### Supplied text:
Warren Spector recently gave an interview to Eurogamer that’s circulating pretty widely now about the need for better AI in games. Specifically what he’d like to see is people like John Carmack and Tim Sweeney stop focusing on graphics and start working on creating believable characters and immersive worlds.

Of course, I’ve got some issues with this. These guys are graphics programmers, they aren’t AI experts. Thinking that a graphics guy can just up sticks and refocus on AI is effectively part of the cultural issue AI has – it isn’t considered a serious discipline, it isn’t “hard”, it isn’t something people are experts in already, so let’s call in some graphics programmers to solve the issue! Of course, this is completely untrue and shows a bit of contempt for the AI that does exist and the experts who are working on it right now. We don’t need John Carmack to solve AI for us, we need people to listen to the Carmack-esque characters who already exist in AI and who are ignored because “players don’t want good AI”.

However, this minor piece of bitterness aside, what Warren is talking about makes a lot of sense, and it’s something I’ve been saying a lot over the past couple of months as part of a lecture tour that’s taken me to South America, Europe and across the USA. One of the key themes I’ve been talking about is AI outreach and advocacy – helping to explain what AI is and how we can use it to make better games. So, because Warren has set the stage so well by bringing it up, here is the article version of that presentation!

Why So Scared?

AI is seen as a really scary topic by a lot of people. I think a big part of it is that we’ve been culturally conditioned to see intelligent machines as an inherently bad thing. We’ve had decades of books and movies dedicated to the enslavement of humanity, if not an outright apocalypse, all because of robots and AI systems getting a little too smart for our own good. It makes people kind of wary. But it doesn’t have to be that way! All AI really boils down to is the applied science of decisions. There are whole branches of maths dedicated to analysis of decisions, Decision Theory being an obvious one, but also Game Theory and even Economics. These all allow us to theorise about how we should react in a given situation, and after we do all the algorithmic analysis, we end up with a neat result on a whiteboard and we walk away – problem solved. AI is about putting that solution into practice, whether it be in some simulated environment or with a robot.

### Data records:
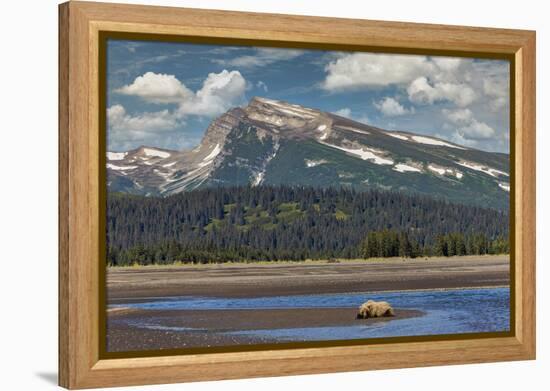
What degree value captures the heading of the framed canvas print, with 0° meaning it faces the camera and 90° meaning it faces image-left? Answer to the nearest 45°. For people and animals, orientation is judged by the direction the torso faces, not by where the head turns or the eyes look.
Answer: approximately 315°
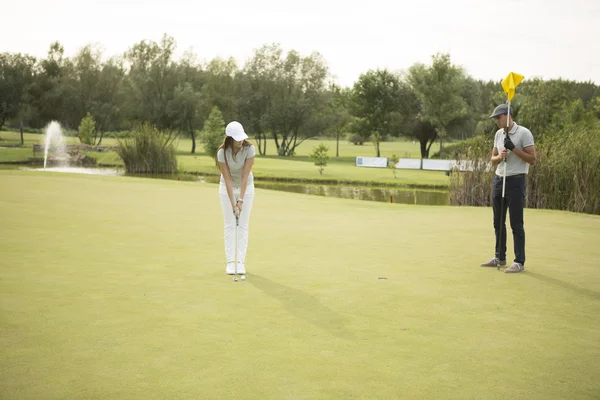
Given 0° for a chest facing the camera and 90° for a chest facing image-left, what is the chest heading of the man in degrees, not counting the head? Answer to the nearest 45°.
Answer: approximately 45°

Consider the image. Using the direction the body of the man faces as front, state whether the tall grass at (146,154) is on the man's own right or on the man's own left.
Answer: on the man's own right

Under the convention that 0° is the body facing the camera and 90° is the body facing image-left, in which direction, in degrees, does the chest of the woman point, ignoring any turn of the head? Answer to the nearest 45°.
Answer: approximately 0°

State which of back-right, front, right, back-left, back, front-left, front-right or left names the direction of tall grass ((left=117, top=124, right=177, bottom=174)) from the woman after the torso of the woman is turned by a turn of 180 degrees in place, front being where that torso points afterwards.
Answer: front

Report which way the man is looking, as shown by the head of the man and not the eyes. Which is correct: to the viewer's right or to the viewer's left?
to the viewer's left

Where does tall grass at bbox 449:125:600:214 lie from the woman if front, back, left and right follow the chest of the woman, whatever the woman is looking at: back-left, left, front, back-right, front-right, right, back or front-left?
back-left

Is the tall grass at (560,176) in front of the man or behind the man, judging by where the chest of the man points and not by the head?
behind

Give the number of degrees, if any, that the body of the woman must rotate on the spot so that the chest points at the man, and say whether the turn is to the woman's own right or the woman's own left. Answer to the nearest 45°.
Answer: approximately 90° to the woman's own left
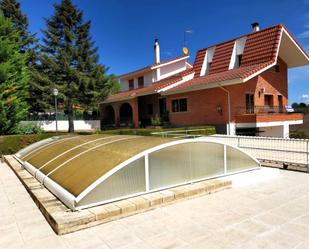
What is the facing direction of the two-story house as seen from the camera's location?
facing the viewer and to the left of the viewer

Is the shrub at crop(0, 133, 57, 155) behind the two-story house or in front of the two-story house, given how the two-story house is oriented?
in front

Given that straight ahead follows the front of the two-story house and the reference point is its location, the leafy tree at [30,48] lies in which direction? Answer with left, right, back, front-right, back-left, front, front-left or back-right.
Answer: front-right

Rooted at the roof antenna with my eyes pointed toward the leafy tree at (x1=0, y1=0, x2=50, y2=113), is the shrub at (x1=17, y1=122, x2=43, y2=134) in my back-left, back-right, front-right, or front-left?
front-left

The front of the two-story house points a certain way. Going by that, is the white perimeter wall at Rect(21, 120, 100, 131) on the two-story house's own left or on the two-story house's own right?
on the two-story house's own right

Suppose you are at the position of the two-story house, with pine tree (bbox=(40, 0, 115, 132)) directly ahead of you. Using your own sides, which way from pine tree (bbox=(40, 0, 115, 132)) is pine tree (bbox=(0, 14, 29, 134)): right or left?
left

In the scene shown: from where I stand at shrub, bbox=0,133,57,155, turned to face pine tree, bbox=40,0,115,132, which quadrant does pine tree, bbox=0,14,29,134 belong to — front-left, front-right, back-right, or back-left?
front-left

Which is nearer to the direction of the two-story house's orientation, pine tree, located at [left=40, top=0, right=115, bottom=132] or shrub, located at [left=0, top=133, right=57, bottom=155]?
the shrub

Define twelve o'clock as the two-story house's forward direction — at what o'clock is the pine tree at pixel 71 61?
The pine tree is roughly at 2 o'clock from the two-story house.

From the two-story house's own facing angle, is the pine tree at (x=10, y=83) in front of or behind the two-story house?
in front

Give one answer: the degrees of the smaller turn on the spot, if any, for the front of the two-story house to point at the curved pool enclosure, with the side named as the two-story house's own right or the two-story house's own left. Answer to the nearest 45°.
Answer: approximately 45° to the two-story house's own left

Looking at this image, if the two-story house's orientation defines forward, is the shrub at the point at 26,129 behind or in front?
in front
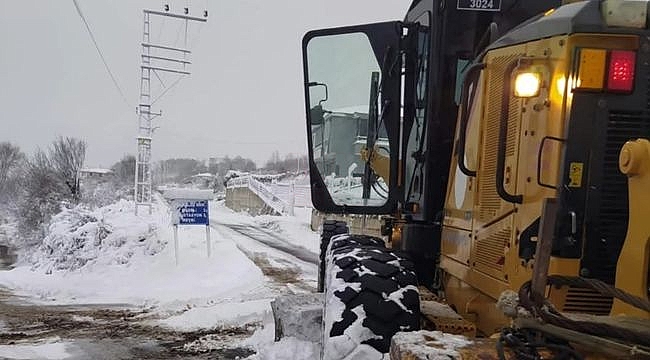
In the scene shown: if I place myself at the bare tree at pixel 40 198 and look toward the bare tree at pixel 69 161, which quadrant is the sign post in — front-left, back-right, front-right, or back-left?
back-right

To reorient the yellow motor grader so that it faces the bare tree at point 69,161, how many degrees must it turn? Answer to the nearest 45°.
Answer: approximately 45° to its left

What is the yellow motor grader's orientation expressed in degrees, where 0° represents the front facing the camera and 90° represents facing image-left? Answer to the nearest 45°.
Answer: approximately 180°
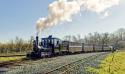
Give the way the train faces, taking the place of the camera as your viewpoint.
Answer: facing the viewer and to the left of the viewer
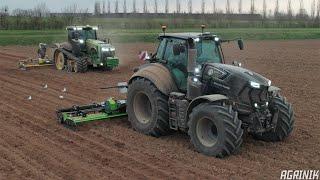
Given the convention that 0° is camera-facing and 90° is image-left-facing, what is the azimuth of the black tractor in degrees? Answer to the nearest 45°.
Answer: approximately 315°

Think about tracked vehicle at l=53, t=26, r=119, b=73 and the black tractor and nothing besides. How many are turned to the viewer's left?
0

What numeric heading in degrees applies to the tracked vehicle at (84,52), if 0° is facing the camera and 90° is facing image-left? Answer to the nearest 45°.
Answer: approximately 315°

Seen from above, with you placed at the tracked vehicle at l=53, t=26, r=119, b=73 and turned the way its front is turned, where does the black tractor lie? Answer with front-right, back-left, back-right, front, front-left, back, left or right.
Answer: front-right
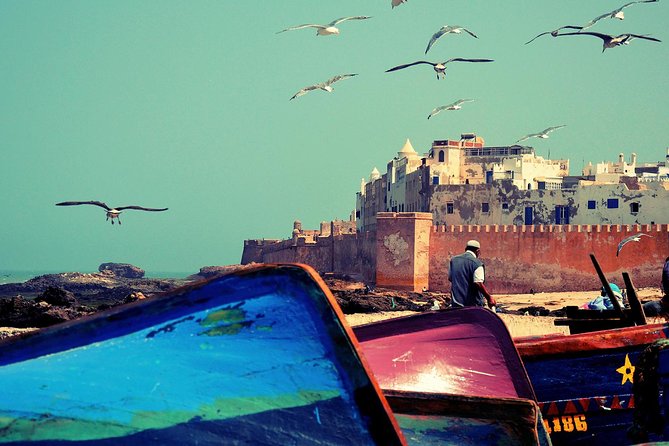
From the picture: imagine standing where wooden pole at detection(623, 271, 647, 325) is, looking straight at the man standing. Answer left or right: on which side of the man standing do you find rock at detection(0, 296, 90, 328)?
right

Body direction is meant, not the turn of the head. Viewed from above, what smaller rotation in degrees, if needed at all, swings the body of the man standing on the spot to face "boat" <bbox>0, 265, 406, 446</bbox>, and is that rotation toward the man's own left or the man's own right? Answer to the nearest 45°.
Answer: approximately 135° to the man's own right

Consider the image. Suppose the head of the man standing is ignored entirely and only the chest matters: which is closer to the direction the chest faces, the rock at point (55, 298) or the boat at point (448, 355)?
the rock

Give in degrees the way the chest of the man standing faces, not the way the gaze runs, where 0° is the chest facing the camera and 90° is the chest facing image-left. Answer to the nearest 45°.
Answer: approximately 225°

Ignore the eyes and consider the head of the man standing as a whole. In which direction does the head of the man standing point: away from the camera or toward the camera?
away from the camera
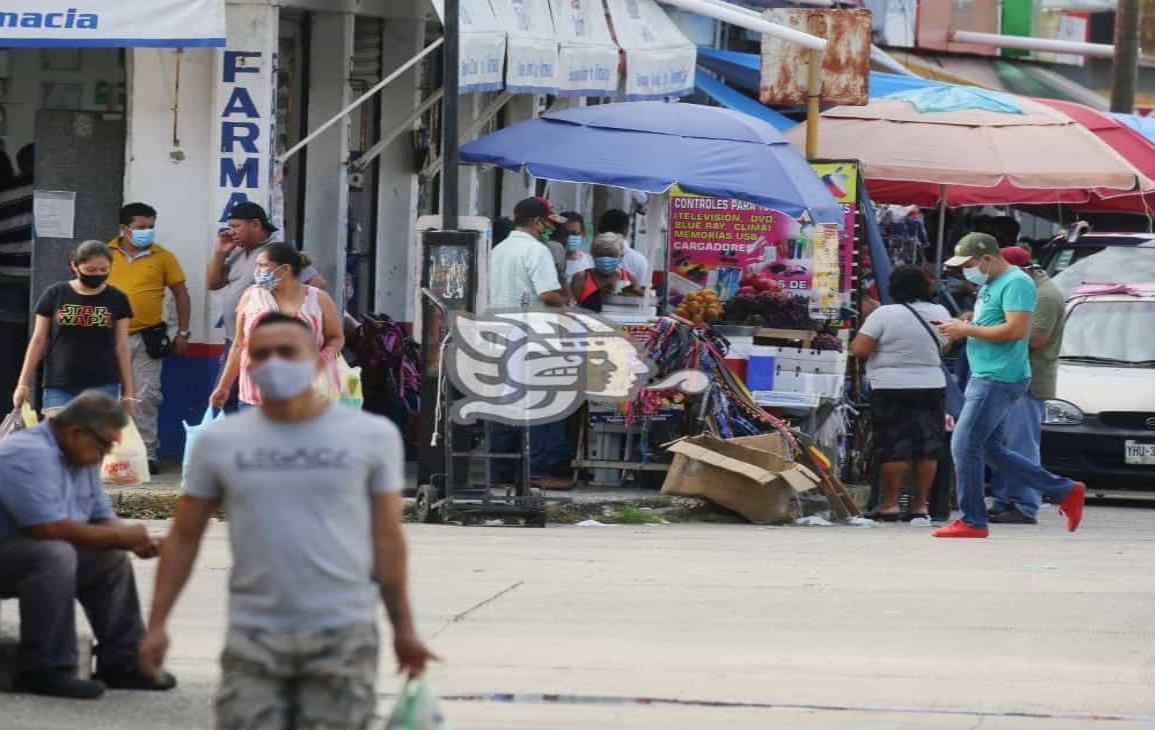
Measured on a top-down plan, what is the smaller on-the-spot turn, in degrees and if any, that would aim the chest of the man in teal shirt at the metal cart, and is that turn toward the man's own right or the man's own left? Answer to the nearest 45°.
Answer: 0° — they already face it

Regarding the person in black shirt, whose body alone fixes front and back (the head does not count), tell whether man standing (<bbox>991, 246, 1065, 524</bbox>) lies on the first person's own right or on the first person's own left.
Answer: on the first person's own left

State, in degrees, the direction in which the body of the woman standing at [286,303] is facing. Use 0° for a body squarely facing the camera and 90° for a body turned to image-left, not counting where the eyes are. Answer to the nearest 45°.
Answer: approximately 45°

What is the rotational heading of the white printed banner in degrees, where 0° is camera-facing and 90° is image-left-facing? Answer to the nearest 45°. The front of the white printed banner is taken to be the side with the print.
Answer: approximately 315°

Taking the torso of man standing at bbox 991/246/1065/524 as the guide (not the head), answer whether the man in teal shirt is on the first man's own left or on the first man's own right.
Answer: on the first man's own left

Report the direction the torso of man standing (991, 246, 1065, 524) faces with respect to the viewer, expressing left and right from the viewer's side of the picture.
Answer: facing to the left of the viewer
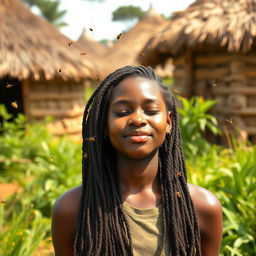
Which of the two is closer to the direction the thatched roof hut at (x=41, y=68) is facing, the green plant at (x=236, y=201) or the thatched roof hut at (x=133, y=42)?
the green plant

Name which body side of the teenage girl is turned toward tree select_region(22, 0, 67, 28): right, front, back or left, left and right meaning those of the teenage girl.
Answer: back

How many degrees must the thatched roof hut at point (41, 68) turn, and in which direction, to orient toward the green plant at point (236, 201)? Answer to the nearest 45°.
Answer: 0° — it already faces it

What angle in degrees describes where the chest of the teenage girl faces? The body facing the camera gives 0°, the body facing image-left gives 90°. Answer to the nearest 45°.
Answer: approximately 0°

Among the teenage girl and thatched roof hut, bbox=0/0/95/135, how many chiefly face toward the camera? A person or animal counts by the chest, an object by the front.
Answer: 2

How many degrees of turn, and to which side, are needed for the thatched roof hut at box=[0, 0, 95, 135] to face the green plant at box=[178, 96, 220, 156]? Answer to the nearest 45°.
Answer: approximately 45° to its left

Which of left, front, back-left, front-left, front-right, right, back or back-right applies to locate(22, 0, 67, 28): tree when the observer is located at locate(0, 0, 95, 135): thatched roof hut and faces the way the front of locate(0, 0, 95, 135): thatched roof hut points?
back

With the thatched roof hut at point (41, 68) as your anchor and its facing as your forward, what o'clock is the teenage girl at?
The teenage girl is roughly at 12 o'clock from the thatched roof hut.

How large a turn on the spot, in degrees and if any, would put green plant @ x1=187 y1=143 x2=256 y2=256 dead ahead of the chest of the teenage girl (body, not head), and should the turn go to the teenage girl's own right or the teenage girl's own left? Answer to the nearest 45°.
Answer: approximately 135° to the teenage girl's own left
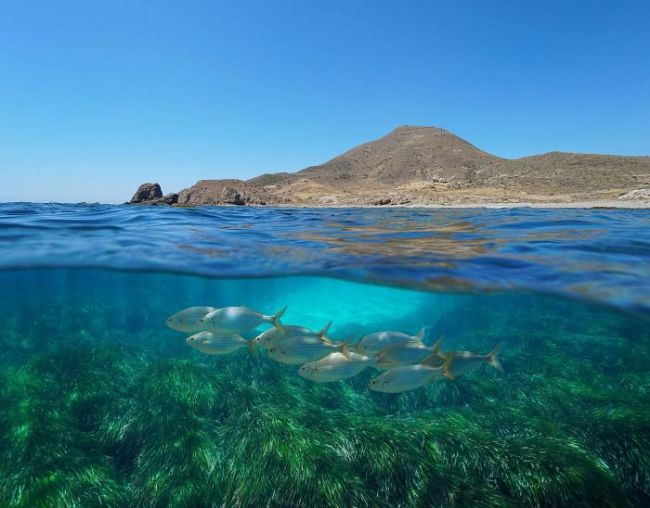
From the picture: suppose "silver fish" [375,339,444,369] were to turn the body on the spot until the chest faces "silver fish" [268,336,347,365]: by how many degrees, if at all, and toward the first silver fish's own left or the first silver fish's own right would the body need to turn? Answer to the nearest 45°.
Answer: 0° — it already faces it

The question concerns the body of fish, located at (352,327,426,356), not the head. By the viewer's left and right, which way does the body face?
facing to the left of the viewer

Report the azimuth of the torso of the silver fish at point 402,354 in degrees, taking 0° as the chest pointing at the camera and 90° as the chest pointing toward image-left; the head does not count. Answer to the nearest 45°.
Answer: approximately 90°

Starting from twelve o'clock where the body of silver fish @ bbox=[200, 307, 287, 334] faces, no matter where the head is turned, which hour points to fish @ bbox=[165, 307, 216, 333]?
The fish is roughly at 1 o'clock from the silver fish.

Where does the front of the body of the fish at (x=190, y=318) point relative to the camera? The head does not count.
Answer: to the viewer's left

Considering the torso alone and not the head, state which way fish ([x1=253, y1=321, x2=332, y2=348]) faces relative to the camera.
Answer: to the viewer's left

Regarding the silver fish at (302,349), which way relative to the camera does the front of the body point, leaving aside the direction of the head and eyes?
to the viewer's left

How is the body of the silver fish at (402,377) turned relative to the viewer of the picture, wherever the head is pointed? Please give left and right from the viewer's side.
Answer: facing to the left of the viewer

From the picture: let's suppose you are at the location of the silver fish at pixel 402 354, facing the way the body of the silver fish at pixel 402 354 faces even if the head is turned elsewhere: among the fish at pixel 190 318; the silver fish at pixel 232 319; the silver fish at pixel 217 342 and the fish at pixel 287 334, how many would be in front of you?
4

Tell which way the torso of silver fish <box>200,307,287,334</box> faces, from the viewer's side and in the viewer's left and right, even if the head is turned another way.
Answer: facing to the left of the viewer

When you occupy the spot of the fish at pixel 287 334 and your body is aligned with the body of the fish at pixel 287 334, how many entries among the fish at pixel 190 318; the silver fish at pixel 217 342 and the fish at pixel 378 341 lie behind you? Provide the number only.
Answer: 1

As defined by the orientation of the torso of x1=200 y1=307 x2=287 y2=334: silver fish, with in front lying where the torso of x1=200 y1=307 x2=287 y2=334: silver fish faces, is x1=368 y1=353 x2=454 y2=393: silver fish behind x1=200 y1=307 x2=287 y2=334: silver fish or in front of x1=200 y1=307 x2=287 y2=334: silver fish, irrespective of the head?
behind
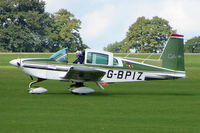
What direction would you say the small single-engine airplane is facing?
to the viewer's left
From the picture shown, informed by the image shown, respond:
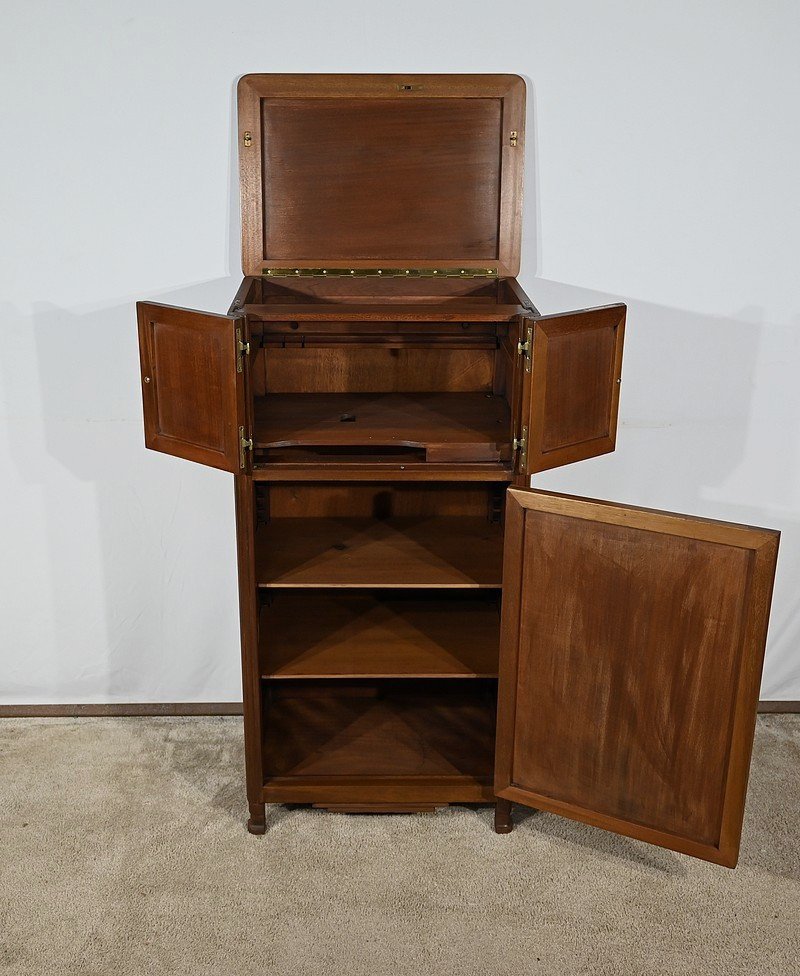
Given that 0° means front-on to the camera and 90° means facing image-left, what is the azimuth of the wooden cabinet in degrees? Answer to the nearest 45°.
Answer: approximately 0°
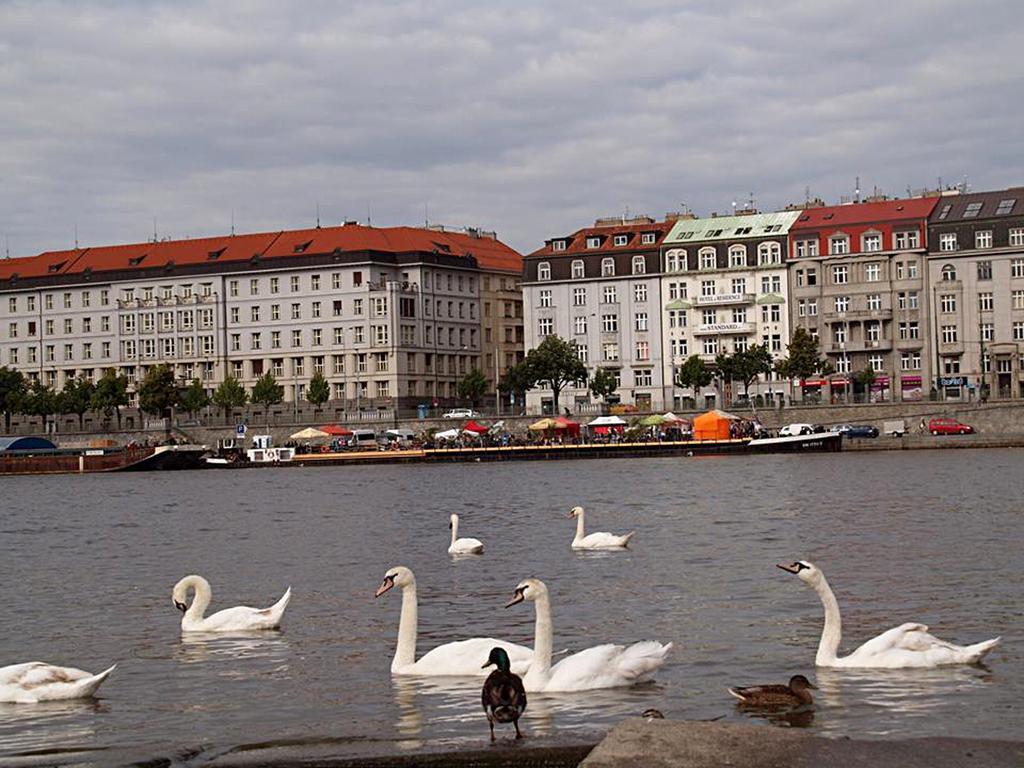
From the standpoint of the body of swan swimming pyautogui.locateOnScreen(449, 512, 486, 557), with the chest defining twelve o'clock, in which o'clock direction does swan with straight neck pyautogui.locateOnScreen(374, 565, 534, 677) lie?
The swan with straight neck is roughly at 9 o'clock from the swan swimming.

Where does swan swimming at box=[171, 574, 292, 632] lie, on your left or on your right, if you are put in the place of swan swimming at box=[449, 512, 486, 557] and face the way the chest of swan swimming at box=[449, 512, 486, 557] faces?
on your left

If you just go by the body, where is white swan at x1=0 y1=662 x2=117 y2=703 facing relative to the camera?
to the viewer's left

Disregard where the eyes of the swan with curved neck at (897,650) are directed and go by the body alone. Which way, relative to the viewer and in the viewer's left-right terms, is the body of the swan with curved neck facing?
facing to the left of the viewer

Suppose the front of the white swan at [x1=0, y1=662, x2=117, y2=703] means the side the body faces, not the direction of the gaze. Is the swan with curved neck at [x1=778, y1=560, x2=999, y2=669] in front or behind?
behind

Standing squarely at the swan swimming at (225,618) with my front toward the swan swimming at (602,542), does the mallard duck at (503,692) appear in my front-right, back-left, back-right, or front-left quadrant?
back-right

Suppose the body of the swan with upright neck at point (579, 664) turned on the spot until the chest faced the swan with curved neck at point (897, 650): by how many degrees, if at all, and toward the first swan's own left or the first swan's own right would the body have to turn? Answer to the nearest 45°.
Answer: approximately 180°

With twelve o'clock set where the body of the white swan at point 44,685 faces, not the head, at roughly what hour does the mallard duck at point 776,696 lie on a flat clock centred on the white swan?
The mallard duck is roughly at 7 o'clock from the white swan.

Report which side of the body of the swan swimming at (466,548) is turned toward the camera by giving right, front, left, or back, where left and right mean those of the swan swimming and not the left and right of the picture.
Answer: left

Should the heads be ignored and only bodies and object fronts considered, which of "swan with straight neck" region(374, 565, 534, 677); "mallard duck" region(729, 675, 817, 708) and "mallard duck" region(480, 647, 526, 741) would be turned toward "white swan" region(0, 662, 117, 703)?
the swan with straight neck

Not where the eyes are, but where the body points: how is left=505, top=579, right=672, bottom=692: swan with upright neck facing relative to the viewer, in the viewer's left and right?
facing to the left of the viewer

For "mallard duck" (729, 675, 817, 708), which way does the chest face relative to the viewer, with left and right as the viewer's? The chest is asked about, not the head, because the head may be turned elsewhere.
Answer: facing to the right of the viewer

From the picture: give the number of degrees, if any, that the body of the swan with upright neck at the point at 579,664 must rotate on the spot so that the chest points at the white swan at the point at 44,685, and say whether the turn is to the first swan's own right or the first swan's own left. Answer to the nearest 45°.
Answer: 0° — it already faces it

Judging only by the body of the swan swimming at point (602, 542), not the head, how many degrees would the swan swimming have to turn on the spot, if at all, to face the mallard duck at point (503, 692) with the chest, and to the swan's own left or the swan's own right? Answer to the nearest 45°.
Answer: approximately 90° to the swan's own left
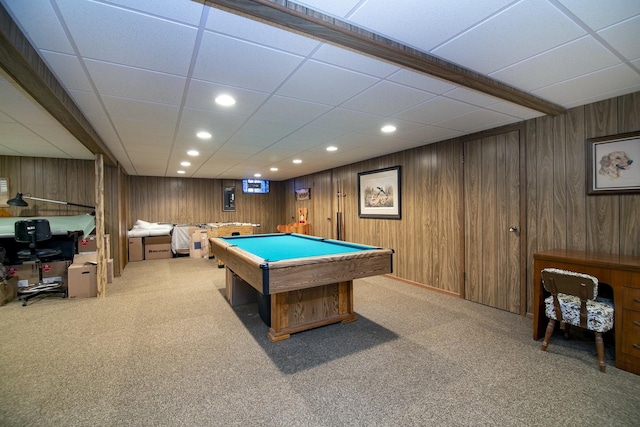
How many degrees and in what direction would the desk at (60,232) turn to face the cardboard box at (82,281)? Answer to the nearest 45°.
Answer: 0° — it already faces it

### Action item:
Could you update the stretch from "However, this minor" through "of that presentation!" in the piece on game AI, putting "speaking tour" wherever "lecture tour" appears? These records were drawn from a separate source.

### Answer for this exercise:
However, this minor piece of bitterness aside, what Warren is talking about makes a lot of sense, and it’s something I’ve been saying a lot over the past couple of months as part of a speaking tour that’s taken me to South America, Europe and across the USA. One of the key themes I’ve been talking about is AI outreach and advocacy – helping to explain what AI is and how we can use it to make better games. So, because Warren has set the stage so well by bringing it up, here is the article version of that presentation!